The Red Grade

Muslim. Malay. Singaporean. ‘Nuff said.

The Israel Lobby (part 22)

Article by John Mearsheimer and Stephen Walt

Given the neo-conservatives’ devotion to Israel, their obsession with Iraq, and their influence in the Bush administration, it isn’t surprising that many Americans suspected that the war was designed to further Israeli interests. Last March, Barry Jacobs of the American Jewish Committee acknowledged that the belief that Israel and the neo-conservatives had conspired to get the US into a war in Iraq was ‘pervasive’ in the intelligence community. Yet few people would say so publicly, and most of those who did – including Senator Ernest Hollings and Representative James Moran – were condemned for raising the issue. Michael Kinsley wrote in late 2002 that ‘the lack of public discussion about the role of Israel . . . is the proverbial elephant in the room.’ The reason for the reluctance to talk about it, he observed, was fear of being labeled an anti-Semite. There is little doubt that Israel and the Lobby were key factors in the decision to go to war. It’s a decision the US would have been far less likely to take without their efforts. And the war itself was intended to be only the first step. A front-page headline in the Wall Street Journal shortly after the war began says it all: ‘President’s Dream: Changing Not Just Regime but a Region: A Pro-US, Democratic Area Is a Goal that Has Israeli and Neo-Conservative Roots.’

Pro-Israel forces have long been interested in getting the US military more directly involved in the Middle East.
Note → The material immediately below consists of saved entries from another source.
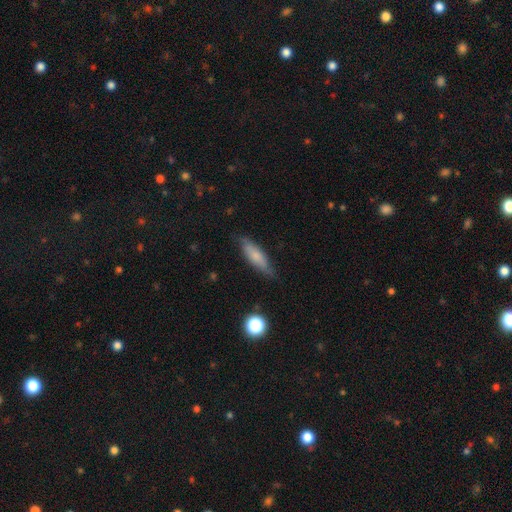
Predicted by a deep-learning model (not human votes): Morphology: type=smooth (70%); roundness=cigar-shaped (59%); merging=none (77%).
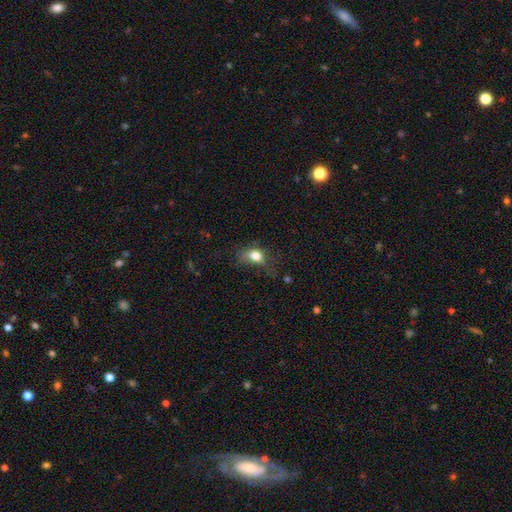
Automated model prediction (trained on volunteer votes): Smooth or featured?
  - smooth: 76% *
  - featured or disk: 13%
  - star or artifact: 12%
How rounded?
  - in between: 67% *
  - round: 30%
  - cigar-shaped: 3%
Merging?
  - none: 35% *
  - major disturbance: 32%
  - minor disturbance: 29%
  - merger: 3%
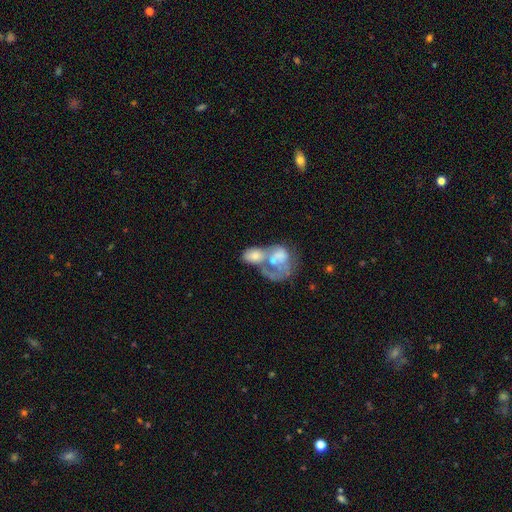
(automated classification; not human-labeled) Q: Smooth or featured?
A: featured or disk (46%); runner-up: smooth (44%)
Q: Merging?
A: merger (66%); runner-up: major disturbance (17%)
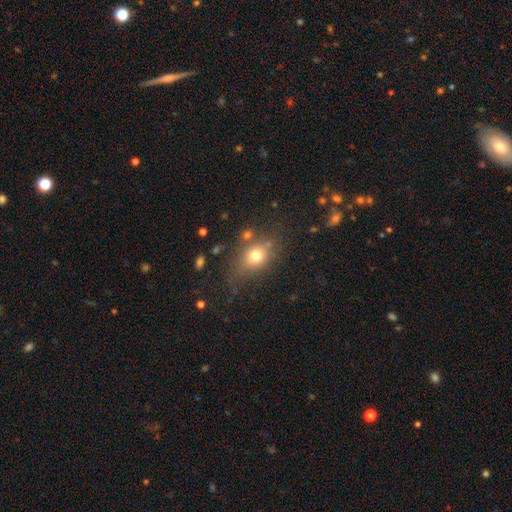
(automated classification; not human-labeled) Smooth or featured? Predicted: smooth (p=0.73). How rounded? Predicted: in between (p=0.60). Merging? Predicted: none (p=0.67).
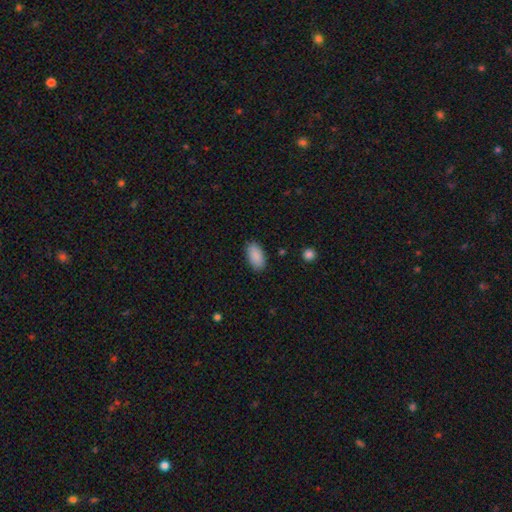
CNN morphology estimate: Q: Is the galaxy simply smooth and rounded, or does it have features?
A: smooth — 90%.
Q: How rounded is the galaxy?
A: in between — 94%.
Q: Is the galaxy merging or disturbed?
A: none — 87%.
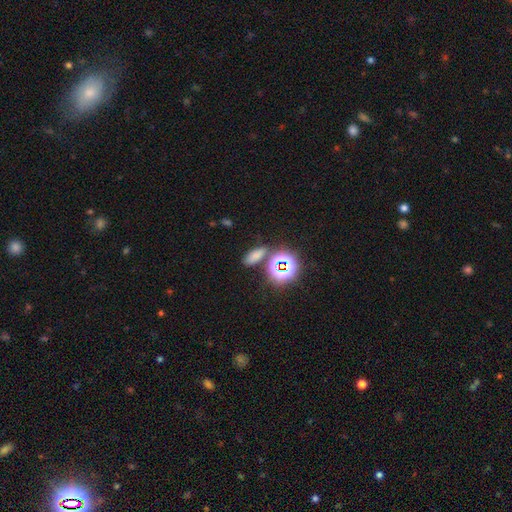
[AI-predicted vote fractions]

But they had limited success during the Cold War, because America acted as an ‘off-shore balancer’ in the region. Most forces designated for the Middle East, like the Rapid Deployment Force, were kept ‘over the horizon’ and out of harm’s way. The idea was to play local powers off against each other – which is why the Reagan administration supported Saddam against revolutionary Iran during the Iran-Iraq War – in order to maintain a balance favorable to the US.

This policy changed after the first Gulf War, when the Clinton administration adopted a strategy of ‘dual containment’. Substantial US forces would be stationed in the region in order to contain both Iran and Iraq, instead of one being used to check the other. The father of dual containment was none other than Martin Indyk, who first outlined the strategy in May 1993 at WINEP and then implemented it as director for Near East and South Asian Affairs at the National Security Council.

By the mid-1990s there was considerable dissatisfaction with dual containment, because it made the United States the mortal enemy of two countries that hated each other, and forced Washington to bear the burden of containing both. But it was a strategy the Lobby favoured and worked actively in Congress to preserve. Pressed by AIPAC and other pro-Israel forces, Clinton toughened up the policy in the spring of 1995 by imposing an economic embargo on Iran. But AIPAC and the others wanted more. The result was the 1996 Iran and Libya Sanctions Act, which imposed sanctions on any foreign companies investing more than $40 million to develop petroleum resources in Iran or Libya. As Ze’ev Schiff, the military correspondent of Ha’aretz, noted at the time, ‘Israel is but a tiny element in the big scheme, but one should not conclude that it cannot influence those within the Beltway.’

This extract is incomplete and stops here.